(Stored records)
-- Opening Marker --

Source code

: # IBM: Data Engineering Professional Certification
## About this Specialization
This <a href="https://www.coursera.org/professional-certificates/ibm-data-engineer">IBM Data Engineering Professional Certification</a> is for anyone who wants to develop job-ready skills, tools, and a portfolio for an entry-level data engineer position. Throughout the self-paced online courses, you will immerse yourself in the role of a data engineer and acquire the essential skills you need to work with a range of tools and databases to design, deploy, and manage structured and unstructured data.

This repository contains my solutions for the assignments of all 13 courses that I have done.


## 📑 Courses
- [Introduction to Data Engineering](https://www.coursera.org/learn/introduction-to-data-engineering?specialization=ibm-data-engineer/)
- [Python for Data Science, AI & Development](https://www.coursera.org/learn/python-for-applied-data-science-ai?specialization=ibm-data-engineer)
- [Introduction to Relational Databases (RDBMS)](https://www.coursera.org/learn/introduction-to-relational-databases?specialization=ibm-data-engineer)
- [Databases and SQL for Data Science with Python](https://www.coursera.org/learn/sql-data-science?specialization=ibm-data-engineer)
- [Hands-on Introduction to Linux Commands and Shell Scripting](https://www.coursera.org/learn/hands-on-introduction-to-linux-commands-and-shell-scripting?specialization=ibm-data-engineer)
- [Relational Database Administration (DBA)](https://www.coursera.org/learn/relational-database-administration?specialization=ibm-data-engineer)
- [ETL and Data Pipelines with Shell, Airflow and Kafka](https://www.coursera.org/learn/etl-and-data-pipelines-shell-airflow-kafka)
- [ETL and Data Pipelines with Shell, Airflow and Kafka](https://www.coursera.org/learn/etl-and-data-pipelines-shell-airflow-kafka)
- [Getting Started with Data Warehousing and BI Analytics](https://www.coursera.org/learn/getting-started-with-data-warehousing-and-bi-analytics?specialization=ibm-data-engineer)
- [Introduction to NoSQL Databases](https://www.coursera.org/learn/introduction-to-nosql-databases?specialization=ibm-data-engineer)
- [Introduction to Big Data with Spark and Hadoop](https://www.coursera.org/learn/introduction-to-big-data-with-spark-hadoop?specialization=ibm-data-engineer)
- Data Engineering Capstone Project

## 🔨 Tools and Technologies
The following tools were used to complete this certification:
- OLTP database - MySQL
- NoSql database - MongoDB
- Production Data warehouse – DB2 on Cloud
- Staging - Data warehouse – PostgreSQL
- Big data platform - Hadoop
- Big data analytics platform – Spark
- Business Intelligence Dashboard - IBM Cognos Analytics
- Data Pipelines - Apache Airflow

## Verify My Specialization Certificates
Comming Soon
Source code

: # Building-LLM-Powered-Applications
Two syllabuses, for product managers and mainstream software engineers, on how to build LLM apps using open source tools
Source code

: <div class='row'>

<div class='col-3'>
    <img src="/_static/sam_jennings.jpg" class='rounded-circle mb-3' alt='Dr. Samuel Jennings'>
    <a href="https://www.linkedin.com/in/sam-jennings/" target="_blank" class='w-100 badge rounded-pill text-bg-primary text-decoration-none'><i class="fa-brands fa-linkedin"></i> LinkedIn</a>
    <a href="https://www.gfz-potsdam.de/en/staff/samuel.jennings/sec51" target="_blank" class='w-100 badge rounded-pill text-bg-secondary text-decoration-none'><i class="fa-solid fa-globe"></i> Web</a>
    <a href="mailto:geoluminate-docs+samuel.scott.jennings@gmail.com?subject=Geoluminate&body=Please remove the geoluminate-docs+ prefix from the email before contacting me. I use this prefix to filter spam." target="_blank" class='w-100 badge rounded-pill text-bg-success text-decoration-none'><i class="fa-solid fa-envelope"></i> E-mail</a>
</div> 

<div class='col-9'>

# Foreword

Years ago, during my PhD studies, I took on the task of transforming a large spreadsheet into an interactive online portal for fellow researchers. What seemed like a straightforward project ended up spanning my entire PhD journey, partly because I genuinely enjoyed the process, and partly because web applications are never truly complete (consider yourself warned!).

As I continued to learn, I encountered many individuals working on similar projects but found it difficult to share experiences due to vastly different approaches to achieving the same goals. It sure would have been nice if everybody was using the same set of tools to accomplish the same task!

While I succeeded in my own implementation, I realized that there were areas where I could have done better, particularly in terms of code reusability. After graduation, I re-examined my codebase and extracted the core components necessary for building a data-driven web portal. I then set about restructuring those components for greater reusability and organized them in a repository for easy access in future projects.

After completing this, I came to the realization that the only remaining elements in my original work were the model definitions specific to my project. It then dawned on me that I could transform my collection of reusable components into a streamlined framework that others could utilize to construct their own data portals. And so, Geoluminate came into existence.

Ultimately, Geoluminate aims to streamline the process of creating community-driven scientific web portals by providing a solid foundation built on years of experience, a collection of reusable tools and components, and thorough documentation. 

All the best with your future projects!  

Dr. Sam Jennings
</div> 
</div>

-- Closing Marker --

**Problem description**
Copy out every line of the stored records above word for word, with no changes.

**Task response**
Source code

: # IBM: Data Engineering Professional Certification
## About this Specialization
This <a href="https://www.coursera.org/professional-certificates/ibm-data-engineer">IBM Data Engineering Professional Certification</a> is for anyone who wants to develop job-ready skills, tools, and a portfolio for an entry-level data engineer position. Throughout the self-paced online courses, you will immerse yourself in the role of a data engineer and acquire the essential skills you need to work with a range of tools and databases to design, deploy, and manage structured and unstructured data.

This repository contains my solutions for the assignments of all 13 courses that I have done.


## 📑 Courses
- [Introduction to Data Engineering](https://www.coursera.org/learn/introduction-to-data-engineering?specialization=ibm-data-engineer/)
- [Python for Data Science, AI & Development](https://www.coursera.org/learn/python-for-applied-data-science-ai?specialization=ibm-data-engineer)
- [Introduction to Relational Databases (RDBMS)](https://www.coursera.org/learn/introduction-to-relational-databases?specialization=ibm-data-engineer)
- [Databases and SQL for Data Science with Python](https://www.coursera.org/learn/sql-data-science?specialization=ibm-data-engineer)
- [Hands-on Introduction to Linux Commands and Shell Scripting](https://www.coursera.org/learn/hands-on-introduction-to-linux-commands-and-shell-scripting?specialization=ibm-data-engineer)
- [Relational Database Administration (DBA)](https://www.coursera.org/learn/relational-database-administration?specialization=ibm-data-engineer)
- [ETL and Data Pipelines with Shell, Airflow and Kafka](https://www.coursera.org/learn/etl-and-data-pipelines-shell-airflow-kafka)
- [ETL and Data Pipelines with Shell, Airflow and Kafka](https://www.coursera.org/learn/etl-and-data-pipelines-shell-airflow-kafka)
- [Getting Started with Data Warehousing and BI Analytics](https://www.coursera.org/learn/getting-started-with-data-warehousing-and-bi-analytics?specialization=ibm-data-engineer)
- [Introduction to NoSQL Databases](https://www.coursera.org/learn/introduction-to-nosql-databases?specialization=ibm-data-engineer)
- [Introduction to Big Data with Spark and Hadoop](https://www.coursera.org/learn/introduction-to-big-data-with-spark-hadoop?specialization=ibm-data-engineer)
- Data Engineering Capstone Project

## 🔨 Tools and Technologies
The following tools were used to complete this certification:
- OLTP database - MySQL
- NoSql database - MongoDB
- Production Data warehouse – DB2 on Cloud
- Staging - Data warehouse – PostgreSQL
- Big data platform - Hadoop
- Big data analytics platform – Spark
- Business Intelligence Dashboard - IBM Cognos Analytics
- Data Pipelines - Apache Airflow

## Verify My Specialization Certificates
Comming Soon
Source code

: # Building-LLM-Powered-Applications
Two syllabuses, for product managers and mainstream software engineers, on how to build LLM apps using open source tools
Source code

: <div class='row'>

<div class='col-3'>
    <img src="/_static/sam_jennings.jpg" class='rounded-circle mb-3' alt='Dr. Samuel Jennings'>
    <a href="https://www.linkedin.com/in/sam-jennings/" target="_blank" class='w-100 badge rounded-pill text-bg-primary text-decoration-none'><i class="fa-brands fa-linkedin"></i> LinkedIn</a>
    <a href="https://www.gfz-potsdam.de/en/staff/samuel.jennings/sec51" target="_blank" class='w-100 badge rounded-pill text-bg-secondary text-decoration-none'><i class="fa-solid fa-globe"></i> Web</a>
    <a href="mailto:geoluminate-docs+samuel.scott.jennings@gmail.com?subject=Geoluminate&body=Please remove the geoluminate-docs+ prefix from the email before contacting me. I use this prefix to filter spam." target="_blank" class='w-100 badge rounded-pill text-bg-success text-decoration-none'><i class="fa-solid fa-envelope"></i> E-mail</a>
</div> 

<div class='col-9'>

# Foreword

Years ago, during my PhD studies, I took on the task of transforming a large spreadsheet into an interactive online portal for fellow researchers. What seemed like a straightforward project ended up spanning my entire PhD journey, partly because I genuinely enjoyed the process, and partly because web applications are never truly complete (consider yourself warned!).

As I continued to learn, I encountered many individuals working on similar projects but found it difficult to share experiences due to vastly different approaches to achieving the same goals. It sure would have been nice if everybody was using the same set of tools to accomplish the same task!

While I succeeded in my own implementation, I realized that there were areas where I could have done better, particularly in terms of code reusability. After graduation, I re-examined my codebase and extracted the core components necessary for building a data-driven web portal. I then set about restructuring those components for greater reusability and organized them in a repository for easy access in future projects.

After completing this, I came to the realization that the only remaining elements in my original work were the model definitions specific to my project. It then dawned on me that I could transform my collection of reusable components into a streamlined framework that others could utilize to construct their own data portals. And so, Geoluminate came into existence.

Ultimately, Geoluminate aims to streamline the process of creating community-driven scientific web portals by providing a solid foundation built on years of experience, a collection of reusable tools and components, and thorough documentation. 

All the best with your future projects!  

Dr. Sam Jennings
</div> 
</div>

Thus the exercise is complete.